REVIEW: Los Lobos celebrate half a century at the Fillmore
SAN FRANCISCO — Chicano rockers Los Lobos kicked off their Disconnected tour Friday night at the Fillmore. Playing hits, deep cuts and covers, the band performed a largely acoustic set that lasted more than two hours with material spanning its 50-year career.
“Happy new year,” said founding guitarist César Rosas, wearing sunglasses and a black baseball hat, before launching into the marathon set.
While the acoustic guitars provided a slightly different musical texture, the crowd responded immediately to the iconic intros of “Evangeline” and the title track to 1984 album How Will the Wolf Survive?
The nylon-stringed instruments didn’t stop Rosas and other founding members David Hidalgo and Louie Pérez from melting faces with the three players trading extended solos throughout the night on songs like “Teresa” and “Chuco’s Cumbia,” from 2006 album The Town and the City.

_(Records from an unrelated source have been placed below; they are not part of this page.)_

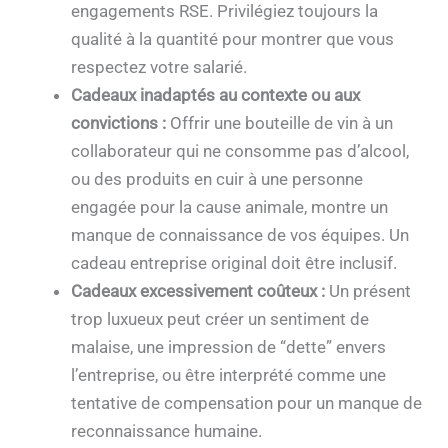
engagements RSE. Privilégiez toujours la
qualité à la quantité pour montrer que vous
respectez votre salarié.
Cadeaux inadaptés au contexte ou aux
convictions :
Offrir une bouteille de vin à un
collaborateur qui ne consomme pas d’alcool,
ou des produits en cuir à une personne
engagée pour la cause animale, montre un
manque de connaissance de vos équipes. Un
cadeau entreprise original doit être inclusif.
Cadeaux excessivement coûteux :
Un présent
trop luxueux peut créer un sentiment de
malaise, une impression de “dette” envers
l’entreprise, ou être interprété comme une
tentative de compensation pour un manque de
reconnaissance humaine.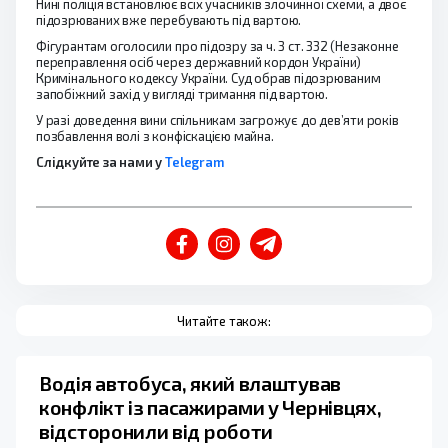
Нині поліція встановлює всіх учасників злочинної схеми, а двоє
підозрюваних вже перебувають під вартою.
Фігурантам оголосили про підозру за ч. 3 ст. 332 (Незаконне
переправлення осіб через державний кордон України)
Кримінального кодексу України. Суд обрав підозрюваним
запобіжний захід у вигляді тримання під вартою.
У разі доведення вини спільникам загрожує до дев’яти років
позбавлення волі з конфіскацією майна.
Слідкуйте за нами у
Telegram
Читайте також:
Водія автобуса, який влаштував
конфлікт із пасажирами у Чернівцях,
відсторонили від роботи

The decades of experience for the sextet, rounded out by bassist Conrad Lozano, multi-instrumentalist Steve Berlin and drummer Fredo Ortiz, were obvious as the musicians moved easily between tempos, styles and genres. The fast pace of the set slowed briefly as the drummer stepped away and Lozano swapped out his electric bass for a large acoustic one as the band played, “La pistola y el corazón,” from the 1988 soundtrack to Richie Valens biopic “La Bamba,” which propelled the band to stardom.
The drummer returned and Rosas took a moment to reflect on the band’s Los Angeles origins before dedicating “Saint Behind the Glass” from 1992 album Kiko to “anyone affected by the fires.” Rosas swapped his guitar for a pair of maracas as the band performed a dense and powerful version of “Maricela,” from 1996’s Colossal Head. Multi-instrumentalist Steve Berlin closed out the song with a ripping saxophone solo.
Berlin proved to be Los Lobos’ musical Swiss army knife, offering up tasty musical bits including both a saxophone AND a flute solo on “Dream in Blue,” where he matched Rosas’ riffing note for note. Berlin played soprano sax on “Arizona Skies” and baritone sax on a number of songs that closed out the set.
Dressed casually in black, Hidalgo and Rosas traded singing duties throughout the night, occasionally joining their voices together in powerful harmony, as on a cover of Santiago Jiménez’s “Ay te dejo en San Antonio,” during which Hidalgo played accordion. The crowd responded to the song’s rapid bass line and percussion by holding their cups of beer and phones aloft and singing along.
The band closed out its set with a pair of covers, The Crickets’ “Not Fade Away” and the Grateful Dead’s “Bertha,” before returning with an encore consisting of Joseíto Fernández’s “Guantanamera,” The Olympics’ “Good Loving” and “La Bamba.”
Earlier in the evening, Los Angeles Chicano soul band Los Yesterdays got things started playing a retro-tinged set of material from its new record, Frozen in Time, including the lushly nostalgic “I Want You to Stay” and the delicately soulful “Name on Me.” Singer Victor Benavides warmed up the crowd with passionate vocals that simmered over the solid groove of Gabriel Rowland’s solid drumming.